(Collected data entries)
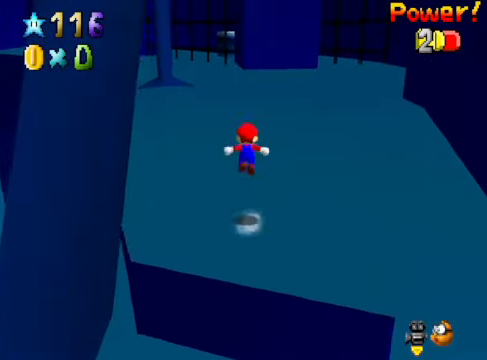
{"buttons": ["A"], "left_stick": "up-left", "right_stick": "center", "events": [[167, "X", "down"], [434, "X", "up"], [434, "left_stick", "up-left"]]}
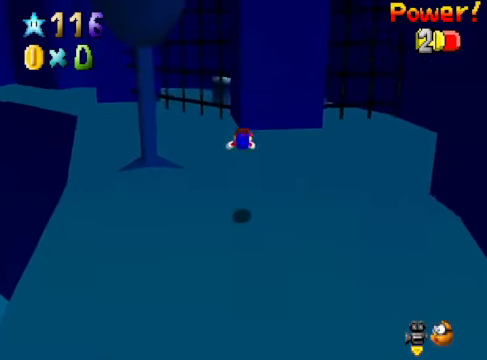
{"buttons": [], "left_stick": "up-left", "right_stick": "center", "events": [[33, "A", "up"], [367, "A", "down"], [467, "A", "up"]]}
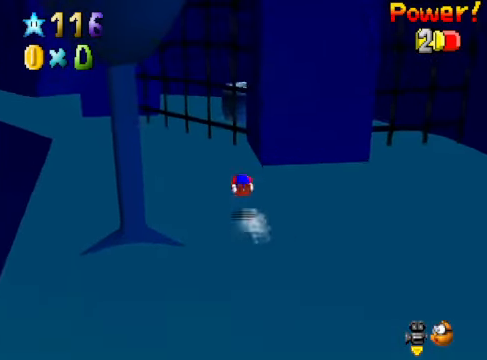
{"buttons": [], "left_stick": "up", "right_stick": "center", "events": [[67, "left_stick", "up"], [67, "right_stick", "down-left"], [200, "right_stick", "center"]]}
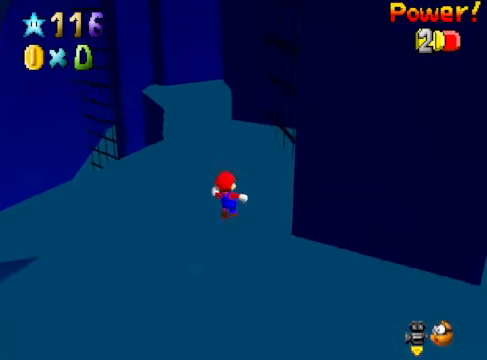
{"buttons": [], "left_stick": "up", "right_stick": "center", "events": [[33, "X", "down"], [167, "X", "up"], [401, "A", "down"], [467, "A", "up"]]}
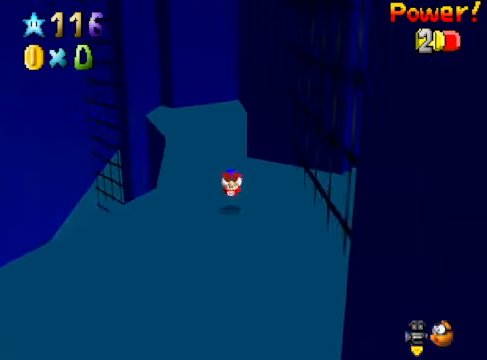
{"buttons": [], "left_stick": "up-left", "right_stick": "center", "events": [[167, "right_stick", "down-right"], [234, "left_stick", "up-left"], [300, "right_stick", "center"]]}
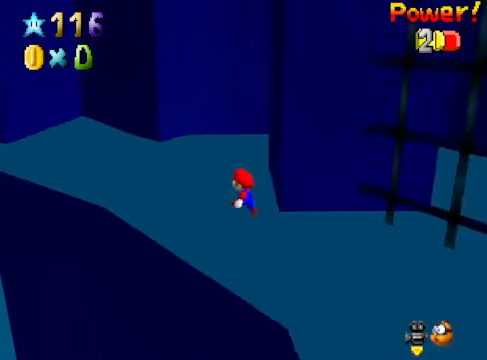
{"buttons": [], "left_stick": "up-left", "right_stick": "center", "events": []}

§ ACTIVITY: Find the word "down" in the records and pull out each line that has it.

§ RESULT OF THE TASK:
{"buttons": ["A"], "left_stick": "up-left", "right_stick": "center", "events": [[167, "X", "down"], [434, "X", "up"], [434, "left_stick", "up-left"]]}
{"buttons": [], "left_stick": "up-left", "right_stick": "center", "events": [[33, "A", "up"], [367, "A", "down"], [467, "A", "up"]]}
{"buttons": [], "left_stick": "up", "right_stick": "center", "events": [[67, "left_stick", "up"], [67, "right_stick", "down-left"], [200, "right_stick", "center"]]}
{"buttons": [], "left_stick": "up", "right_stick": "center", "events": [[33, "X", "down"], [167, "X", "up"], [401, "A", "down"], [467, "A", "up"]]}
{"buttons": [], "left_stick": "up-left", "right_stick": "center", "events": [[167, "right_stick", "down-right"], [234, "left_stick", "up-left"], [300, "right_stick", "center"]]}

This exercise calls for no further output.